EleutherAI / gpt-neox

An implementation of model parallel autoregressive transformers on GPUs, based on the Megatron and DeepSpeed libraries

Home Page:https://www.eleuther.ai/

Geek Repo:Geek Repo

Github PK Tool:Github PK Tool

Support for custom model architecture

itsnamgyu opened this issue · comments

I'm building a custom architecture involving multiple existing architectures as sub-components (Pythia, RoBERTa, T5, etc).

Does this library support custom architectures? If not, could someone give me some pointers on how to approach it? (e.g., use a different library, re-build the architecture using provided model components)

I'm planning to run pre-training from scratch up to 7B params. I'm mainly interested in using this library for its FlashAttention support and ease of multi-node training.

Hey there! Yes I think this is doable, but would take some effort to add the new architectures given that we only have GPT architectures supported here right now.

In terms of approaching things, since we're a megatron-based framework and many have added these architectures to other megatron-based frameworks, I'd recommend porting those implementations under our https://github.com/EleutherAI/gpt-neox/tree/main/megatron/model

There was a gpt-neox t5 effort at https://github.com/EleutherAI/gpt-neox/tree/t5-shared-params that you could start off from for t5 for example. T5 is now also in the upstream Megatron (https://github.com/NVIDIA/Megatron-LM/blob/main/megatron/model/t5_model.py)

I would be happy to discuss this with you along the way and help on the effort if you go for it!

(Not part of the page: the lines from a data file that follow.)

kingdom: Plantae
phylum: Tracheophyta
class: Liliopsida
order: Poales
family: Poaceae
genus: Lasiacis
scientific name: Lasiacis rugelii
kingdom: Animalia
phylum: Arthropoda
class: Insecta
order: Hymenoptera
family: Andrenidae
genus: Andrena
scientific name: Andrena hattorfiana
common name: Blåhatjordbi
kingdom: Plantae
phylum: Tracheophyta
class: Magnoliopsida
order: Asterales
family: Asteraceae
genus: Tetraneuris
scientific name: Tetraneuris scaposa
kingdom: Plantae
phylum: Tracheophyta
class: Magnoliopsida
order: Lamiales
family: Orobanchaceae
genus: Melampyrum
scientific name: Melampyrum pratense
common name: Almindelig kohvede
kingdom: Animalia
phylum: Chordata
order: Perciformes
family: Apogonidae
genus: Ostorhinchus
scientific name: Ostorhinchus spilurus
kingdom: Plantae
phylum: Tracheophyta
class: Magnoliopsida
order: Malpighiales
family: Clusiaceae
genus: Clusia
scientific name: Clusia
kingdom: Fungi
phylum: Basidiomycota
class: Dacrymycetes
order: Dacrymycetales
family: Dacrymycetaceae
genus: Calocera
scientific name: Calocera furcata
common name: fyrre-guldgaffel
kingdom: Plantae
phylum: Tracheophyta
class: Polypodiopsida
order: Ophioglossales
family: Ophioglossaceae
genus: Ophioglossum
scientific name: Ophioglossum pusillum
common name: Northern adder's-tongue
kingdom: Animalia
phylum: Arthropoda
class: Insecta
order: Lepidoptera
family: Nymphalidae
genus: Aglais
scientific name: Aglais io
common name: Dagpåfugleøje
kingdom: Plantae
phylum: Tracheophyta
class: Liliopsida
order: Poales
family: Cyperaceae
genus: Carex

Thanks I'll check them out!

@itsnamgyu This might be helpful... here's an example where I use lm eval in another unrelated repo with custom models:
foundation-model-stack/foundation-model-stack#154

@nairbv Thanks a lot!

Hey this sounds interesting, I'm planning to recreate model that's written in Pytorch with this library. Given it's custom architecture, what are things I need to consider and need to plan so that I can take benefit of Gpt-NeoX for distributed training. Any pointers or guidance would help.

I looked up the T5 model implementation as well on T5-shared-params branch I would like to know if it's only required to create a model file similar to gpt2_model.py in models directory or do I need to make changes with Megatron as well. It would be helpful if you can provide me with in idea of what changes are required to incorporate a custom model architecture.

@JDRanpariya I've actually decided to use the HuggingFace implementation of GPTNeoX with deepspeed and FlashAttention2 for now. I'm not working with T5 or RoBERTa at the moment.

OP has decided to pursue a different approach than mod this library.

Yep, got it! I guess people wanting to do it would do it anyhow but I think this issue is good starting point. Is it possible to move it to discussions? might help people who want to do similar in future.